3. Time your code for various values of `userId` and `threshold`. What accounts for the variation in timing?

In [391]:
import timeit

mysetup = '''import pandas as pd
given_userId = 700
threshold_distance = 130
movies_directory = '../../04-analysis-and-visualization/04-05-recommendations/ml-latest-small/'
# movies_directory = '../../04-analysis-and-visualization/04-05-recommendations/ml-latest-tiny/'
movies = pd.read_csv(movies_directory+'movies.csv',header = 0) 
ratings = pd.read_csv(movies_directory+'ratings.csv',header = 0)'''


mycode = ''' 
def recommendation_movies(given_userId, threshold_distance):
    ratings_np = ratings.to_numpy(dtype=np.float32)
    x = ratings_np
    the_x_2d = x[np.where(x[:,0] == given_userId)][:, [2]]
    the_x_2d = the_x_2d[0].reshape(1,1) # pick the first one in case we have multiple ratings records for user.
    the_x = the_x_2d.reshape(the_x_2d.shape[0])
    
    all_x_2d = ratings_np[:, [2]]
    all_x = all_x_2d.reshape(all_x_2d.shape[0])
    all_u_2d = ratings_np[:, [0]]
    all_u = all_u_2d.reshape(all_u_2d.shape[0])
    all_m_2d = ratings_np[:, [1]]
    all_m = all_m_2d.reshape(all_m_2d.shape[0])
    dm = distance_matrix(all_x_2d, all_x_2d)
    a = np.apply_along_axis(lambda x: sqrt(sum([_*_ for _ in x])), 0, dm)
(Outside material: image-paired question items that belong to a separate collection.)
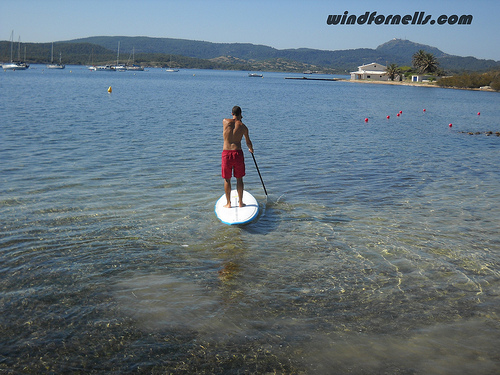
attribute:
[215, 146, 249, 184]
shorts — red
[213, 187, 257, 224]
paddle board — white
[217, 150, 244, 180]
swim trunks —  red , for swim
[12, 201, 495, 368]
sea grass —  in sea 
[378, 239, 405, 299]
wave — tiny, white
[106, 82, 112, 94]
buoy —  yellow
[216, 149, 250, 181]
trunks — red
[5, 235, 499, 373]
shallow water —  Shallow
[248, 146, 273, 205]
paddle — black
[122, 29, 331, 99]
hills —  in horizon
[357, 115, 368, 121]
buoy — red, lobster traps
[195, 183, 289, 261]
board — paddle, white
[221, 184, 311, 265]
board —  White, for paddle,  edged in blue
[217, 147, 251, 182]
swimming trunks — red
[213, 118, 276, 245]
board — blue, white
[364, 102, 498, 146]
buoys — small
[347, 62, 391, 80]
building — white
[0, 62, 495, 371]
water —  shallow, shallow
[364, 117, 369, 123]
ball — red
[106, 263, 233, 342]
puddle — small 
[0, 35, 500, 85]
terrain — hilly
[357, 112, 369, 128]
buoy —  Red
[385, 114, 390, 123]
buoy —  Red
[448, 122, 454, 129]
buoy —  Red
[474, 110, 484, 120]
buoy —  Red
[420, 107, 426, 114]
buoy —  Red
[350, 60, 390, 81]
house — white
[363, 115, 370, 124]
ball — red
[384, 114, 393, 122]
ball — red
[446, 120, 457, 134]
ball — red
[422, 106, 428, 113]
ball — red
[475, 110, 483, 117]
ball — red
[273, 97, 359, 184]
waters — blue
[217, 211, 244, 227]
stripe — blue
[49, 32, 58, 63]
sails —  down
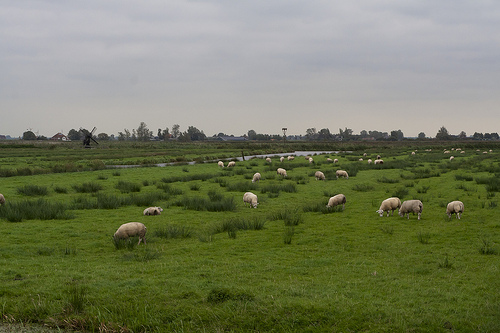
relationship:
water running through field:
[87, 147, 351, 170] [5, 138, 500, 332]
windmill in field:
[78, 124, 101, 150] [5, 138, 486, 323]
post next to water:
[237, 146, 247, 164] [90, 146, 355, 176]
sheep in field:
[395, 194, 425, 222] [5, 138, 486, 323]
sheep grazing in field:
[111, 217, 148, 247] [5, 138, 486, 323]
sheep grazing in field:
[137, 200, 167, 216] [5, 138, 486, 323]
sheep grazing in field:
[321, 190, 348, 216] [5, 138, 486, 323]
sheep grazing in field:
[372, 194, 401, 217] [5, 138, 486, 323]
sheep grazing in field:
[443, 194, 463, 221] [5, 138, 486, 323]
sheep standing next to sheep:
[374, 190, 401, 219] [395, 197, 425, 221]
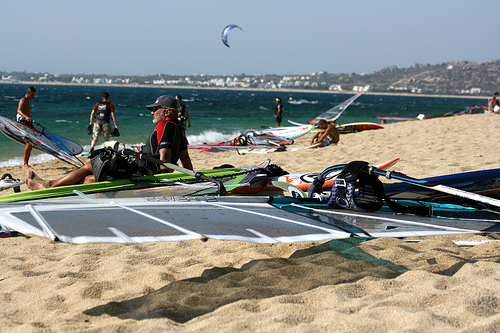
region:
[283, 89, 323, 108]
small white wave on water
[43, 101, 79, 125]
tranquil turquoise water in the bay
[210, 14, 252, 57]
shiny silver and blue kite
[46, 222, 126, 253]
white edge of surf board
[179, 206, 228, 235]
solid gray bottom of surf board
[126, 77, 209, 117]
gray and white cap on man's head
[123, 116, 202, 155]
red edge of wet suit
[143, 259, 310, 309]
footprints in the brown sand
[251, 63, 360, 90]
white houses in the background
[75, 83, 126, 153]
man walking on the sand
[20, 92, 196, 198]
older dude w/ dark suntan on sand near surf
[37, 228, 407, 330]
a dark rectangular shadow strangely turning green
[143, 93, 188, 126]
the white beard+blue black baseball cap of a way older dude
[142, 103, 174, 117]
the ear+sunglasses of the same middle-aged man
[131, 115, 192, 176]
red+black wetsuit top w/ white trim+logo on sleeve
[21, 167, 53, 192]
two bare, sandy, aging tanned feet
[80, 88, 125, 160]
younger dude w/ black backpackon back+black swim fins on hands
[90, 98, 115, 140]
red t-shirt, khaki shorts of swim fin'd dude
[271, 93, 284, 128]
person clad in black, yellow headband, staring at beautiful green water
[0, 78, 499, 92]
that long stretch of sand on the other side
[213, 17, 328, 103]
Kite surfer in the background.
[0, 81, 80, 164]
Man holds his sail-board.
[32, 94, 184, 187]
Bearded man lounges on beach.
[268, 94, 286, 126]
Lady looks into the sea.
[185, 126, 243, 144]
The waves washing ashore.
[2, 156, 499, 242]
Surfing equipment litter the beach.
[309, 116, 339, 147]
A man sits crouched over.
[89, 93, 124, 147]
A man walks along the beach.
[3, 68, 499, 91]
Beach-side homes dot the landscape.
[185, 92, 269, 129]
The water is very choppy.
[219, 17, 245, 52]
blue and white kite in sky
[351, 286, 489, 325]
patch of tan sand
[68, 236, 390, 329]
shadow of wing from flying device on tan sand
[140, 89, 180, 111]
black baseball cap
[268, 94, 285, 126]
person in shorts standing on sand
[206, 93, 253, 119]
green and blue ocean water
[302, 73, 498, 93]
houses and organic structures in horizon beyond body of water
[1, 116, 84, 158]
grey and blue surfboard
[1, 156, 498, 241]
green, white and blue flying device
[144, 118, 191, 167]
red, black and grey short sleeve shirt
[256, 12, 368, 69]
this is the sky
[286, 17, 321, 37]
the sky is blue in color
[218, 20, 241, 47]
this is a kite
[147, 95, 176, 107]
this is a cap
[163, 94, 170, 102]
the cap is black in color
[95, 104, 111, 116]
this is a bag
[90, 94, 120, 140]
this is a man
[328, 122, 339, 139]
the man is bare chested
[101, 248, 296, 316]
this is a sandy beach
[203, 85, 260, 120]
this is an ocean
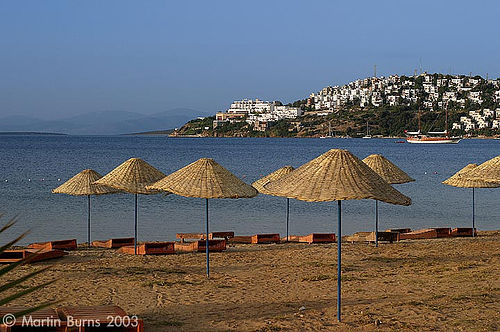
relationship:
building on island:
[227, 97, 301, 121] [165, 72, 500, 138]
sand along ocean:
[1, 227, 500, 332] [1, 136, 500, 250]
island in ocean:
[165, 72, 500, 138] [1, 136, 500, 250]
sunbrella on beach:
[144, 156, 259, 201] [1, 227, 500, 332]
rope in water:
[0, 179, 66, 182] [1, 136, 500, 250]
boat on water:
[404, 103, 463, 144] [1, 136, 500, 250]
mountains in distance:
[1, 105, 221, 135] [1, 100, 219, 136]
    dists = np.stack([all_u,
                  all_m, a])

    dists_df = DataFrame(dists.transpose(), columns=['u', 'm', 'x'])
    
    dists_df = dists_df[dists_df['x'] < threshold_distance]
    
    candidates_df = dists_df[dists_df['u'] == given_userId]
    candidates_np = candidates_df['m']
    dists_np = dists_df['m']
    candidate_movies = [i for i in set(dists_np) if not i in set(candidates_np) ]
    
    np.isin(movies['movieId'], list(candidate_movies))
    return movies[np.isin(movies['movieId'], list(candidate_movies))]
    
'''
# timeit statement 
timeit.timeit(setup=mysetup, stmt=mycode, number=100, globals=None)

1.0371208190917969e-05

In [388]:
# user 607, thres = 130:  1.0015908628702164e-05
# user 607, thres = 500:  1.0098796337842941e-05
# user 607, thres = 1000: 1.0150950402021408e-05

In [392]:
# user 700, thres = 130: 1.0371208190917969e-05
# user 700, thres = 500: 1.3859011232852936e-05
# user 700, thres = 1000: 1.0411720722913742e-05

userID accounts for the variation in timing.